Did you join the forum earlier this month? If so, you could still be on moderation, which takes a bit of time.

I'm sorry that you find yourself here, but I can assure you that we are a great group of posters who will support you and provide you w/excellent advice and comfort in the days ahead.

So, let's start by you telling us something about yourself. How long have you been married, can you give us the age of your spouse? I am going to "assume" that your wife is still living under the same roof w/you. How is she behaving?

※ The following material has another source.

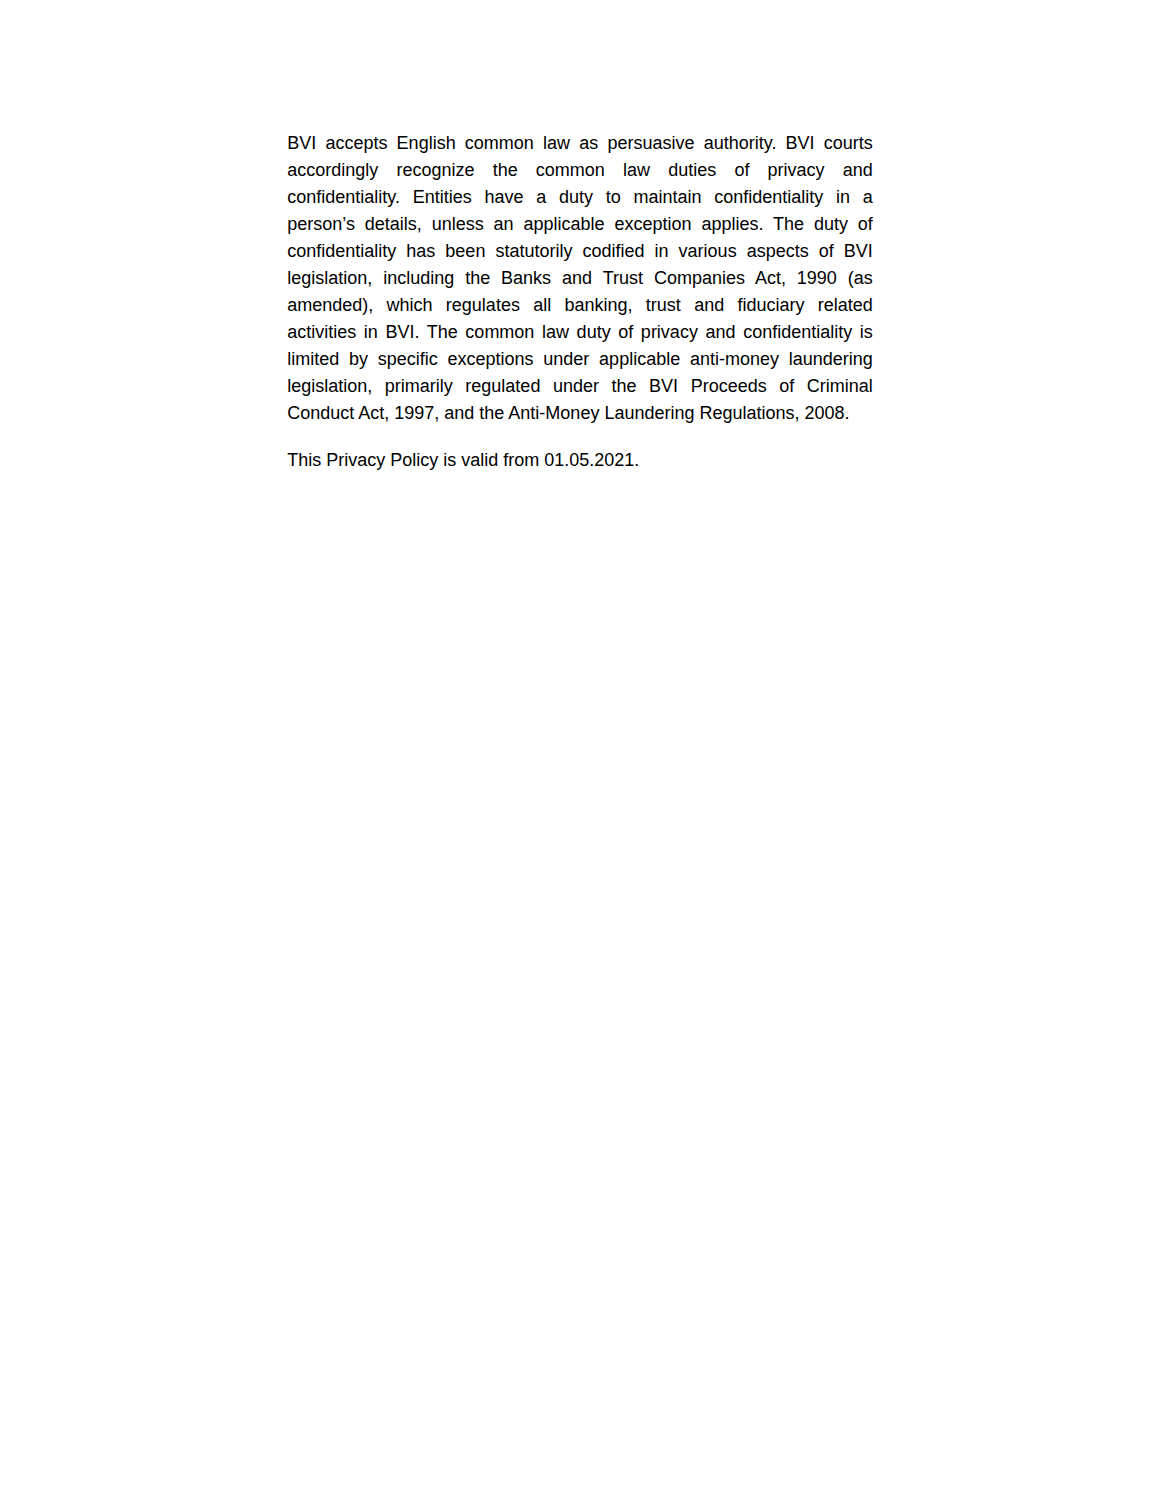BVI accepts English common law as persuasive authority. BVI courts accordingly recognize the common law duties of privacy and confidentiality. Entities have a duty to maintain confidentiality in a person’s details, unless an applicable exception applies. The duty of confidentiality has been statutorily codified in various aspects of BVI legislation, including the Banks and Trust Companies Act, 1990 (as amended), which regulates all banking, trust and fiduciary related activities in BVI. The common law duty of privacy and confidentiality is limited by specific exceptions under applicable anti-money laundering legislation, primarily regulated under the BVI Proceeds of Criminal Conduct Act, 1997, and the Anti-Money Laundering Regulations, 2008.
This Privacy Policy is valid from 01.05.2021.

Tell us something about yourself. How did you almost lose all of your tools? I'm not surprised that she's tossed out the mediation appointment to you. She's miserable and she wants you to be that way too. Many of them do this stuff around a holiday, special event, anniversary and birthday. I'm sorry she's done this but she's in the selfish mode right now and doesn't care about anyone else but herself.

I would suggest that you can be civil w/her during the visit to her step family's home. You don't have to be lovey dovey, just be civil. It's going to be tough not to be depressed and/or sad about this turn of events, but you've got to show some interest in the holiday for your children. If your step in-laws inquire about things, I'd be honest advise them that they would need to speak her. Since she's the one driving the divorce train, put it back on her to explain to them what she's doing.

Once you are home, then you can think about what comes next. For now, I'd suggest not addressing the mediation appointment and try to keep the focus on you and your children. Try to enjoy the time w/your children as it will be over soon and then the reality of what your wife wants to do will be out in the open and your children will come to realize that mom doesn't want to be married any longer.

Again, I am very sorry this happened to you. I had something very similar happen to me many, many years ago. I do understand where you are coming from.

Please continue to post.


Sit quietly, the answers will reveal themselves when you least expect them to.
The past is gone, the present is a gift and you need to focus on today, allow the future to reveal itself when it is ready.